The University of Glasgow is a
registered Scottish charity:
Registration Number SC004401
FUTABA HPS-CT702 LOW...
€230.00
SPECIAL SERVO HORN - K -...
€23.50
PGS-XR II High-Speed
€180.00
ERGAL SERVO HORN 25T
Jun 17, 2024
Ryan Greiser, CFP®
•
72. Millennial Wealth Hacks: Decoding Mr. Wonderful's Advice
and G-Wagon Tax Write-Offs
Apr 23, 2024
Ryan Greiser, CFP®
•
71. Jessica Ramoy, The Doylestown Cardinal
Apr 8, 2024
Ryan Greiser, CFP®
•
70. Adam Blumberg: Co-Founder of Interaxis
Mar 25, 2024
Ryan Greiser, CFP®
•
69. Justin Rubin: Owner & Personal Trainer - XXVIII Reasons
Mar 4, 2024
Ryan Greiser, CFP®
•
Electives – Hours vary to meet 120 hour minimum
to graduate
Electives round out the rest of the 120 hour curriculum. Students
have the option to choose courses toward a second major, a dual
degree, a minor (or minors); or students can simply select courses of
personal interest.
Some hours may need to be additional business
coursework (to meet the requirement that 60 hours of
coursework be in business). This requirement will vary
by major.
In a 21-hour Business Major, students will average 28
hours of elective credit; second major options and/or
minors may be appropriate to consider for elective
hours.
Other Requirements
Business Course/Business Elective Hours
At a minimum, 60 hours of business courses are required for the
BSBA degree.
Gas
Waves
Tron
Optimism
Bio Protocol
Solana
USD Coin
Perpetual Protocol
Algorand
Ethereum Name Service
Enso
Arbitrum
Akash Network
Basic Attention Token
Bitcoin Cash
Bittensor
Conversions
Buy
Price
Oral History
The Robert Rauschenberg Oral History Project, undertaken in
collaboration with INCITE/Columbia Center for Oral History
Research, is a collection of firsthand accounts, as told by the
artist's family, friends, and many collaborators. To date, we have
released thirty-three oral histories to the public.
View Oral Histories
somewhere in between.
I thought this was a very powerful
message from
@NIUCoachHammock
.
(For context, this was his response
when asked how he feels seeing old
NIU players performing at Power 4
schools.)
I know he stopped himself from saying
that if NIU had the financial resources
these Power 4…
====
__Work request__:
Using the material above, transcribe exactly the lines from the line with "BSBA degree." to the line with "collaboration with INCITE/Columbia"; both count, and nothing else goes in.

__Answer box__:
BSBA degree.
Gas
Waves
Tron
Optimism
Bio Protocol
Solana
USD Coin
Perpetual Protocol
Algorand
Ethereum Name Service
Enso
Arbitrum
Akash Network
Basic Attention Token
Bitcoin Cash
Bittensor
Conversions
Buy
Price
Oral History
The Robert Rauschenberg Oral History Project, undertaken in
collaboration with INCITE/Columbia Center for Oral History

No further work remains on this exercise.